Der türkische Präsident Ahmet Necdet Sezer setzt sich wegen seiner Unbeugsamkeit in die Nesseln

von ANTJE BAUER

Als Ahmed Necdet Sezer im Mai 2000 zum Staatspräsidenten der Türkei gewählt wurde, war er ein fast unbekannter Mann. Während die einen darauf hofften, den Politikneuling für ihre Intereressen instrumentalisieren zu können, machten sich die anderen Hoffnungen, der trockene Jurist werde sich für den Rechtsstaat in der Türkei einsetzen.

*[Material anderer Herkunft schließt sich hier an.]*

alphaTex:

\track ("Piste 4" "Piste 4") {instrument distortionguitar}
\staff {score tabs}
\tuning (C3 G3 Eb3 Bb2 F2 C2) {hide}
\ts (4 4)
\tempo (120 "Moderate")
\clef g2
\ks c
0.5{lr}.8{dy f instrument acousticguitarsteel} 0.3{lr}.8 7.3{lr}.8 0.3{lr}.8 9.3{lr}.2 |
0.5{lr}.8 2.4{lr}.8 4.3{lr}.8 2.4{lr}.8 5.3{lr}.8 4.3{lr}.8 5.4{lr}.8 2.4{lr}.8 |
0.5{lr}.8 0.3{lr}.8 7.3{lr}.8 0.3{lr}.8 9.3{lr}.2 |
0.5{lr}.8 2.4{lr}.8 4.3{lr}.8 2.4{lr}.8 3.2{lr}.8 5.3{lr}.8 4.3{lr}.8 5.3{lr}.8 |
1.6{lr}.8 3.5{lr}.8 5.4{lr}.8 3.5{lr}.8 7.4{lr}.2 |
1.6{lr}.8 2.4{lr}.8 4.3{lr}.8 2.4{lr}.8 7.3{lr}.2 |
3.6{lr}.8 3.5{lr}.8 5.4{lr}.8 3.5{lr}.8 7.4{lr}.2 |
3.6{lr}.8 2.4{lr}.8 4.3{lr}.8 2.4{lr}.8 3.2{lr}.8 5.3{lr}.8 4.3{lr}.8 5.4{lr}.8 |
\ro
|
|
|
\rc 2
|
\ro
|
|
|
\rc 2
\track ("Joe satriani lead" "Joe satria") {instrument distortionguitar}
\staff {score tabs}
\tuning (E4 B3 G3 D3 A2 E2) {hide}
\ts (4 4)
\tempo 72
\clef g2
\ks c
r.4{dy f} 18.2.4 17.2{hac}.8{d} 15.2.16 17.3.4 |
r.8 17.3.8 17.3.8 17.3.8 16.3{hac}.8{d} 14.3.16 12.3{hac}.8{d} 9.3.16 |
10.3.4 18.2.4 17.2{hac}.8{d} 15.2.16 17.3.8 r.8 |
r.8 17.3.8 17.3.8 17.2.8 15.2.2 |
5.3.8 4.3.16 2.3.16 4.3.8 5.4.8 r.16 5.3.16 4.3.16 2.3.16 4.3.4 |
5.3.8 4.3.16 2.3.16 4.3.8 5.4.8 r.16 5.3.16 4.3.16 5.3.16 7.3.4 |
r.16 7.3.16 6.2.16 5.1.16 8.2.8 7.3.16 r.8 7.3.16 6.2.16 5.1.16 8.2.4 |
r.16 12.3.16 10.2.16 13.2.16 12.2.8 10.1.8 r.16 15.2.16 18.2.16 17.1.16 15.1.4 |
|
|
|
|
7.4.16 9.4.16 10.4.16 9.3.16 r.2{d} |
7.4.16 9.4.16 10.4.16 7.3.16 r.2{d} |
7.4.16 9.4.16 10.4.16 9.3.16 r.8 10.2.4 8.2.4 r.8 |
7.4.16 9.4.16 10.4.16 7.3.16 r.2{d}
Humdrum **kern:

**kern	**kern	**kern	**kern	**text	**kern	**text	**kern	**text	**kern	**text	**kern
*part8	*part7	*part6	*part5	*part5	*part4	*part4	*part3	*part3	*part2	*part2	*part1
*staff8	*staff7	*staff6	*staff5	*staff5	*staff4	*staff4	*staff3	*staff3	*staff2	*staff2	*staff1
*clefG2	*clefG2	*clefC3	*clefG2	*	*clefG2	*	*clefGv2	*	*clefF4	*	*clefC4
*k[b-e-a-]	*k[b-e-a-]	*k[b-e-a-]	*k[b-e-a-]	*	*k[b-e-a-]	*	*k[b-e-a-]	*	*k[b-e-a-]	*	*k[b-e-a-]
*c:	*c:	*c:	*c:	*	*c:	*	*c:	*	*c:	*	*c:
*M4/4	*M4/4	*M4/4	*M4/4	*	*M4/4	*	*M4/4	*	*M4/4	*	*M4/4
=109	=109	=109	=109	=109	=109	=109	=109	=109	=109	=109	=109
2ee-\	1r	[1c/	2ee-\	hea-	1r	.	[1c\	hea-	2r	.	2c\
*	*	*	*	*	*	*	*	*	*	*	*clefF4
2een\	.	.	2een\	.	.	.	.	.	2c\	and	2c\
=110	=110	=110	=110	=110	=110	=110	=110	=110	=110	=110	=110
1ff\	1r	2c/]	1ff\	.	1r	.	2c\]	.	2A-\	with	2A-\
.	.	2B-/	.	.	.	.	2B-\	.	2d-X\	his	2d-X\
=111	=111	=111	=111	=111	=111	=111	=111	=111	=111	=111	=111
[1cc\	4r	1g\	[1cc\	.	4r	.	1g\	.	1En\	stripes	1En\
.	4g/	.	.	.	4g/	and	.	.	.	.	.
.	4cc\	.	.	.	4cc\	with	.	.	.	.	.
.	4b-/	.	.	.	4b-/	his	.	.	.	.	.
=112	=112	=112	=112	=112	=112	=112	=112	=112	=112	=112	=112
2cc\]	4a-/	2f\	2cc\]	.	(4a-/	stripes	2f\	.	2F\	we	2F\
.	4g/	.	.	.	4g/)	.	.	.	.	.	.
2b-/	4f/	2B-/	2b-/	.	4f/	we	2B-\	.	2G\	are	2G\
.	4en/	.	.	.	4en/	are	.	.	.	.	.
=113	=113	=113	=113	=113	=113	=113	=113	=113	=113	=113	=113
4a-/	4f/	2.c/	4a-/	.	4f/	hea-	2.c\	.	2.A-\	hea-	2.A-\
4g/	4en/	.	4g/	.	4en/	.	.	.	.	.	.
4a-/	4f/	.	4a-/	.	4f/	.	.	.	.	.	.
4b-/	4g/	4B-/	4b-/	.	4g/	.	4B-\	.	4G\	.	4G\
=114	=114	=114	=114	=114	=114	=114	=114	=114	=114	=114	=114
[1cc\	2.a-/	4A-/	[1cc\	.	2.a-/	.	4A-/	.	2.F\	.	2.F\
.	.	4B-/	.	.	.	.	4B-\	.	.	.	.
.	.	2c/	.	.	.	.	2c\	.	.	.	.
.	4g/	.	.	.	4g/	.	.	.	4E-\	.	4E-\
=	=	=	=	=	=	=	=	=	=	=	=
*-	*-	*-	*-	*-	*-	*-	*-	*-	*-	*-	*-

Obwohl der Staatspräsident auch in der Türkei eher protokolarische Funktionen hat, ist der zurückhaltende Sezer seit seinem Amtsantritt immer wieder in die Schlagzeilen geraten. Denn er hat die in ihn gesetzten Erwartungen in puncto Rechtsstaatlichkeit erfüllt, die in puncto Manipulierbarkeit hingegen enttäuscht. Und nicht selten war es gerade die Regierungskoalition, die ihn als Kandidaten aufgestellt hatte, die sich über den sturen Juristen ärgern musste.

Den Konflikten, die er auslöste, ist eines gemein: Sezer widersetzt sich hartnäckig allen Versuchen, das Gesetz durch Gefälligkeiten, Privilegien, politische Dekrete und Vorteilsannahme zu unterlaufen. In gewisser Weise wandelt der Jurist auf den Spuren des italienischen Untersuchungsrichters Antonio Di Pietro und seines spanischen Kollegen Baltasar Garzón, die sich durch ihre Ermittlungen schnell viele hochrangige Feinde machten.

So weigerte sich Sezer im vergangenen Sommer, ein Regierungsdekret zu unterzeichnen, das die Entfernung angeblicher Islamisten aus dem Staatsdienst vorsah – und brachte damit nicht nur Regierungschef Bülent Ecevit in Schwierigkeiten, sondern versetzte auch das Militär in Rage, das hinter dem Dekret stand. Sympathien mit den Islamisten sind dem Kemalisten Sezer dabei sicher nicht nachzusagen: Als Vorsitzender des Verfassungsgerichts war er maßgeblich am Verbot der islamistischen Wohlfahrtspartei Refah beteiligt.

Sezer hat sich die längste Zeit seines Lebens um Politik nicht geschert. 1941 im inneranatolischen Afyon geboren, hatte er 1962 das Jurastudium in Ankara abgeschlossen. 1988 wurde er vom Putschgeneral Kenan Evren zum Richter am Verfassungsgericht bestellt, 1998 stieg er zum Vorsitzenden dieses Gerichts auf. Der Vater von zwei Töchtern und einem Sohn lebt mit seiner Frau ein unauffälliges Leben – ein großer Kontrast zu seinem Vorgänger, dem schillernden Politdinosuarier Süleyman Demirel. Die türkische Öffentlichkeit dankt es ihm. Seit seinem Streit mit Regierungschef Bülent Ecevit kann er laut türkische Presse auf die Sympathie von 90 Prozent der Bevölkerung rechnen. Mehr als die Militärs. Das soll ihm erst mal einer nachmachen.